__Work item__: Exclude every picture and return the remaining entries below verbatim.

__Data shown__:
------------------------------
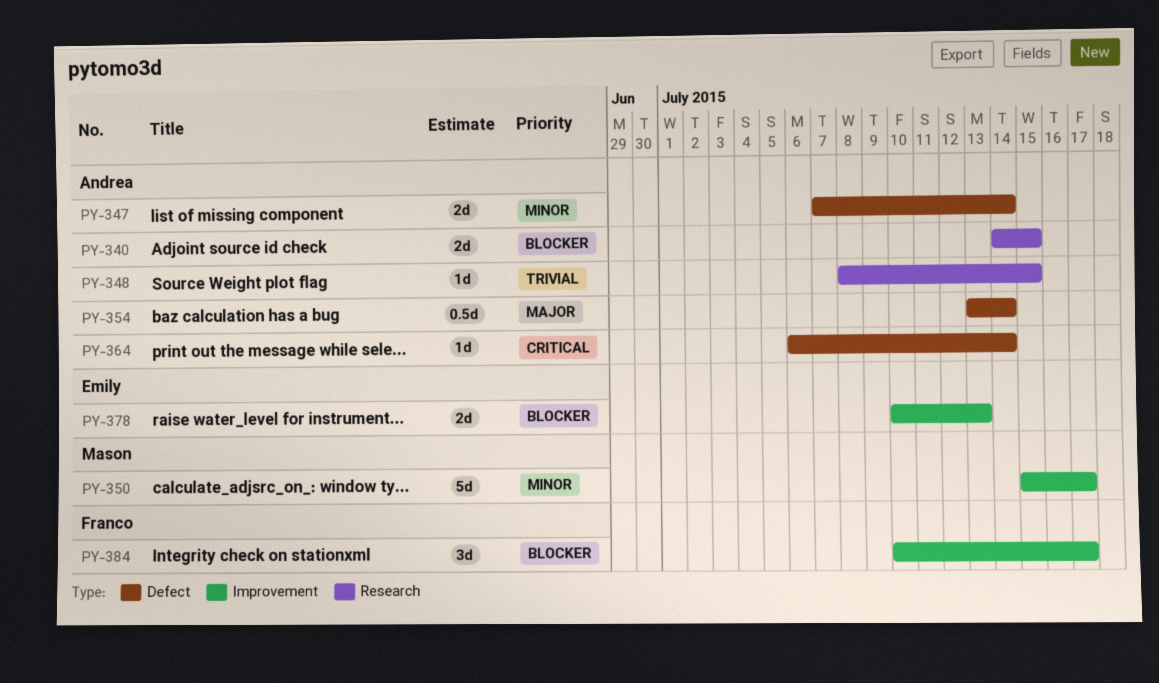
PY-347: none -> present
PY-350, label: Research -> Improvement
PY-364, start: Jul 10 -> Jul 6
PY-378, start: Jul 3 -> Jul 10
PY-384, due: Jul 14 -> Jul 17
------------------------------
__Output below__:
PY-347: none -> present
PY-350, label: Research -> Improvement
PY-364, start: Jul 10 -> Jul 6
PY-378, start: Jul 3 -> Jul 10
PY-384, due: Jul 14 -> Jul 17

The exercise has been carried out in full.